Week of January 13, 2013: Painting with Words
Wednesday, January 16—Diction
We’re continuing to look at the language elements that go into voice. Joyce
Sweeney, my mentor and a fabulous writing coach, recently led a seminar about
voice in Tampa Bay. We’ve already discussed the role of tone in voice. Today
we’ll look at diction. Joyce defined diction as “word choice.” Joyce said, “Every word
you choose impacts readers.” Tips she shared for making stellar word choices include:
§ Consciously choose each word
§ Avoid words that are too lofty, they can make your writing unemotional
§ Choose words that speak to your reader at their level, but don’t dumb down your word choices
§ Avoid adverbs—they usually indicate you’ve chosen a weak verb
§ Adjectives can ruin good verbs
§ Word choice is all about revision—keep revising until you have the perfect word choices
I thought back to some of the books I mentioned in Monday's post. Let’s look at some of the stellar diction/word choice in these books.
§ Owl Moon by Jane Yolen
as quiet as a dream; crunched; crisp; little gray footprints followed us; tree line of pines, black and pointy against the sky; The move made his face into a silver mask; Who-whoo-who-who-who-whooooooo; I could feel the cold, as if someone’s icy hand was palm-down on my back; whiter than the milk in a cereal bowl
§ Avalanche Annie: A Not-So-Tall Tale by Lisa Wheeler
Michisota; Mount Himalachia; Annie Halfpint; Her voice booms soft as thunder; Her skin feels smooth as gravel; It started on a noonday in the frigid month of Mace; Yoohoo Valley; They polished up their parkas; They saddled up their smiles; They scaled Mount Himalachia in the latest snowshoe styles.

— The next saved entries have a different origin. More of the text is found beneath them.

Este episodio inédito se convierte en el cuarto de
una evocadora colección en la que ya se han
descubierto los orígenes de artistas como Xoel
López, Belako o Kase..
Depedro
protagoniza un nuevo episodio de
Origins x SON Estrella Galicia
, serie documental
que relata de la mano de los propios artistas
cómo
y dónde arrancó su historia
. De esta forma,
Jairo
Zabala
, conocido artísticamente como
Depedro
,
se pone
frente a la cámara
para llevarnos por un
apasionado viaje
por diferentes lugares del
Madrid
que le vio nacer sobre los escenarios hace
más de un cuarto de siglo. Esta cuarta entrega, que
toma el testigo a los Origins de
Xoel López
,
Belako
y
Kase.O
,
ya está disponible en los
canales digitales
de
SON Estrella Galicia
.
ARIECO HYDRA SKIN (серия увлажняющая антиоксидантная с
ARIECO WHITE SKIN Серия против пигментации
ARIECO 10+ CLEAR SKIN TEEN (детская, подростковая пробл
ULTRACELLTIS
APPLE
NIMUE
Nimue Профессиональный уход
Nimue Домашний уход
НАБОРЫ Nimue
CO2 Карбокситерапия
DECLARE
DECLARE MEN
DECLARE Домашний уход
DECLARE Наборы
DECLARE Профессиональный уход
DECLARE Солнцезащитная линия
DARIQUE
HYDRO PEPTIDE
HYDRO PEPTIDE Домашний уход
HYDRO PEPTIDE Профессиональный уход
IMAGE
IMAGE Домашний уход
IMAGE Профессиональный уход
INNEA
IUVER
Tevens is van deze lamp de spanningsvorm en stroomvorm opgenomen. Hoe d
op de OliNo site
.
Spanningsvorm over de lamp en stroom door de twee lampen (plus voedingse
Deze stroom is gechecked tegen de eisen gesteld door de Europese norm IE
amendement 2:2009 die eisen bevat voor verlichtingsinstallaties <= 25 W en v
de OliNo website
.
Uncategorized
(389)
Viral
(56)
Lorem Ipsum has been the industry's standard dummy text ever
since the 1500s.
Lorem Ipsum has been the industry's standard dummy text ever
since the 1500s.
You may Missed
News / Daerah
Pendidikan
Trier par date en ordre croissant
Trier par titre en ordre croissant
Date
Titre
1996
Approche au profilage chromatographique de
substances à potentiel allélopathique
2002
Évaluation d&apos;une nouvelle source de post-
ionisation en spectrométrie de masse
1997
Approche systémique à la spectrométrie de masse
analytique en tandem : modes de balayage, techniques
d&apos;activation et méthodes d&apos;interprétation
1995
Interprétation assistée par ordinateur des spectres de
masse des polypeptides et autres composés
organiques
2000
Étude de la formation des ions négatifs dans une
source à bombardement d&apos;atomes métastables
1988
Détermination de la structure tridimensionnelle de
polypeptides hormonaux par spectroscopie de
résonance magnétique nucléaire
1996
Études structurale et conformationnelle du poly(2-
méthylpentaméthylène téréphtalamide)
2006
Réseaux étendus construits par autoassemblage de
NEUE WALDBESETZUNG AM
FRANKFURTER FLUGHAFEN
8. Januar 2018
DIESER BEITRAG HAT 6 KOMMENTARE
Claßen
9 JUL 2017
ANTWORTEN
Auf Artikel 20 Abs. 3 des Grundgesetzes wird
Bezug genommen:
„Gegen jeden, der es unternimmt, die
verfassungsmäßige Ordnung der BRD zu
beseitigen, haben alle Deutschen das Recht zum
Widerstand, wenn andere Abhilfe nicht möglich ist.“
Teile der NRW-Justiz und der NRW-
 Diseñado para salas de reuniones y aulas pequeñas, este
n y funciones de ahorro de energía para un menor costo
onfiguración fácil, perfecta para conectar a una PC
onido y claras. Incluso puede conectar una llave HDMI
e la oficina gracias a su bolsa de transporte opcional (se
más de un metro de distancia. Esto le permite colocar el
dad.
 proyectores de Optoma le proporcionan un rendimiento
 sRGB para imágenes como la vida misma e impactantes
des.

§ Saturdays and Teacakes by Lester L. Laminack
Every Saturday I coasted down our long, steep drive, slowing only enough to turn onto Thompson Street, then left onto Bells Mill Road; Pedal, pedal, pedal; Every Saturday Mammaw was there, sitting on her old metal glider—criiick=craaack-criiick-craaack; sunlight poured through the windows like a waterfall and spilled over the countertops, pooling up on the checkerboard floor; Golden Eagle Syrup; Mammaw rolled it out on the flour-dusted cloth
If ever there were examples of choosing every word carefully and precisely, those are the examples. I challenge you to read more works by Yolen, Wheeler, and Laminack and see how their word choices/diction are noticeable and distinctive in everything they write.
For You To Do:
Quick! Name your favorite picture book of all times. Now go reread that book and note the diction/word choices throughout. I bet you’ll find that each word has been chosen with great care—that’s one of the reasons you love that book, consciously or unconsciously.